Part of the answer borrows from long standing recommendations of other organisations such as the New Economics Foundation. The first step is the creation of a National Investment Bank (NIB), independent of government but mandated to support its industrial strategy and societal ‘missions’. Such a Bank could use a mixture of public and private finance to ‘crowd-in’ further private investment in business growth, innovation, housing and social and physical infrastructure.
But the creation of such a public investment bank would also allow for a further structural innovation in the UK’s macroeconomic framework: the provision for the Bank of England to ‘delegate’ a stimulus to the NIB in the form of increased lending to new and existing projects, when interest rates are at their lower bound.
The Bank of England could calculate the value of a ‘missing’ stimulus, perhaps in terms of the size of an interest rate cut that would otherwise have taken place (such as has been argued by economists such as Tony Yates), and then ask the NIB to deliver all or part of an equivalent stimulus through increased lending.
European law prevents the Bank of England from creating new money to fund a public corporation like the NIB directly, and in any case the NIB would normally be able to fund any delegated stimulus itself by raising capital from private markets (just as similar state investment banks from Germany to Brazil already do today).
But as a backstop to ensure that any required stimulus could always be funded independently from government, the Bank of England could also choose to buy up the NIB’s corporate debts from other financial actors – just as it does through existing QE programmes.
In effect, this would follow a very similar financing mechanism to QE, only the Bank of England would know exactly where the stimulus had gone and how it was benefiting the non-financial economy.
This mechanism would also be preferable to QE on democratic grounds.

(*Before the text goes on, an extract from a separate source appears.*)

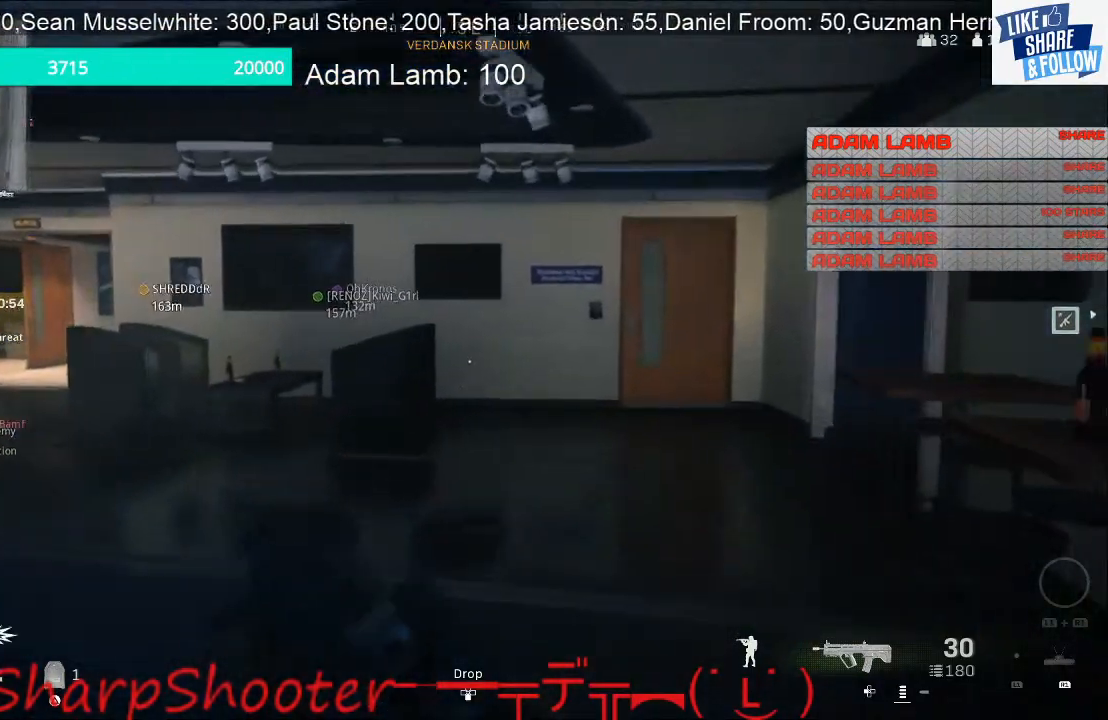
{"buttons": [], "left_stick": "up-right", "right_stick": "center", "events": []}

The Bank of England would be able to determine the size and timing of a stimulus independently from politicians, but the investment targets and public ‘missions’ will have already been specified by elected government.
So was Billy Bragg right after all? Time may still tell. Bragg may not want to change the world, or indeed be looking for a New England – but in his own way, he may yet help the UK prepare itself for the next recession.